Unfortunately, D3D9 doesn't allow MSAA targets to be used with MRT:

Multiple Render Targets (Direct3D 9)

  • No antialiasing is supported.

If you want to support this, you can emulate MRT with multiple passes -- first render the scene to your first target, then render the scene again to your second target.

@Hodgman: Hmm.. don't you think that will lower the performance?

What modern games do?

@Tispe: Which is better for performance? the technique that you mentioned or rendering the scene twice?

Wasn't the problem with DirectX 9 that while you could create all your targets with some MSAA technique, because of the way you did lighting and accumulated all the targets with the lighting the results were not correct? And DirectX 10.1 gave you access to all the samples in a multisampled target and also gave you access to the depth buffer in a similar manner?

Unfortunately, D3D9 doesn't allow MSAA targets to be used with MRT:

Multiple Render Targets (Direct3D 9)

  • No antialiasing is supported.

If you want to support this, you can emulate MRT with multiple passes -- first render the scene to your first target, then render the scene again to your second target.

> [Task a]: Reproduce the records from their first line through the line containing "red rectangle: moved 3 px right", both ends included.

> [Supplied information]:
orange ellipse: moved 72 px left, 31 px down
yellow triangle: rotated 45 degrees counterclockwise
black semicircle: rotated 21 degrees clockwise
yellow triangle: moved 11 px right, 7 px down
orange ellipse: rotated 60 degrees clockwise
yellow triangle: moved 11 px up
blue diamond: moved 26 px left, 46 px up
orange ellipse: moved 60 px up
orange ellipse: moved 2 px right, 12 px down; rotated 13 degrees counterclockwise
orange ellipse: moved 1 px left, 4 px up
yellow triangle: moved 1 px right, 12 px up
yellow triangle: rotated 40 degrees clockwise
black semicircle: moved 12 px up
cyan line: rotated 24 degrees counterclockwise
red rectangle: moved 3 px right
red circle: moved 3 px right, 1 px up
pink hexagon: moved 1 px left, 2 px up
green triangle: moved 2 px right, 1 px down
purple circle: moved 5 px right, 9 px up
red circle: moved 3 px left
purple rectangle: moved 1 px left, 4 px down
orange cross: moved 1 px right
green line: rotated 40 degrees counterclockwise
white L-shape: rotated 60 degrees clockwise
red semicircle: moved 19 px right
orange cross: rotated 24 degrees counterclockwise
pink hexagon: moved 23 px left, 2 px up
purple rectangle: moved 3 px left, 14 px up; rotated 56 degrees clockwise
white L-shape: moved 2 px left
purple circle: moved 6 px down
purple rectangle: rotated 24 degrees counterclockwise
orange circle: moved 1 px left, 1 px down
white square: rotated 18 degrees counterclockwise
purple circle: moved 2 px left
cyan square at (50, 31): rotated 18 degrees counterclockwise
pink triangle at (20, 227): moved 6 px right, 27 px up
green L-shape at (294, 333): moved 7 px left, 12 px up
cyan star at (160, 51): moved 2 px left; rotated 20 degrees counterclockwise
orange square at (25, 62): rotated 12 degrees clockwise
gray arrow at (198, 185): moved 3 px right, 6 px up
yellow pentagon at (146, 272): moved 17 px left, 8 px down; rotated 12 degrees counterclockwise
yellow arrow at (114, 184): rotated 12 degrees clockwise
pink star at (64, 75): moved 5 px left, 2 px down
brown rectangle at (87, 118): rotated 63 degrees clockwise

> [Task b]:
Answer these questions from the discussion about multisampling with multiple render targets:
(i) According to the listing under "Multiple Render Targets (Direct3D 9)", what is not supported?
(ii) How does the discussion suggest emulating MRT?
(iii) Which DirectX version is said to give access to all the samples in a multisampled target?

> [Task result a]:
orange ellipse: moved 72 px left, 31 px down
yellow triangle: rotated 45 degrees counterclockwise
black semicircle: rotated 21 degrees clockwise
yellow triangle: moved 11 px right, 7 px down
orange ellipse: rotated 60 degrees clockwise
yellow triangle: moved 11 px up
blue diamond: moved 26 px left, 46 px up
orange ellipse: moved 60 px up
orange ellipse: moved 2 px right, 12 px down; rotated 13 degrees counterclockwise
orange ellipse: moved 1 px left, 4 px up
yellow triangle: moved 1 px right, 12 px up
yellow triangle: rotated 40 degrees clockwise
black semicircle: moved 12 px up
cyan line: rotated 24 degrees counterclockwise
red rectangle: moved 3 px right

> [Task result b]:
(i) Antialiasing.
(ii) With multiple passes: render the scene to the first target, then render it again to the second target.
(iii) DirectX 10.1.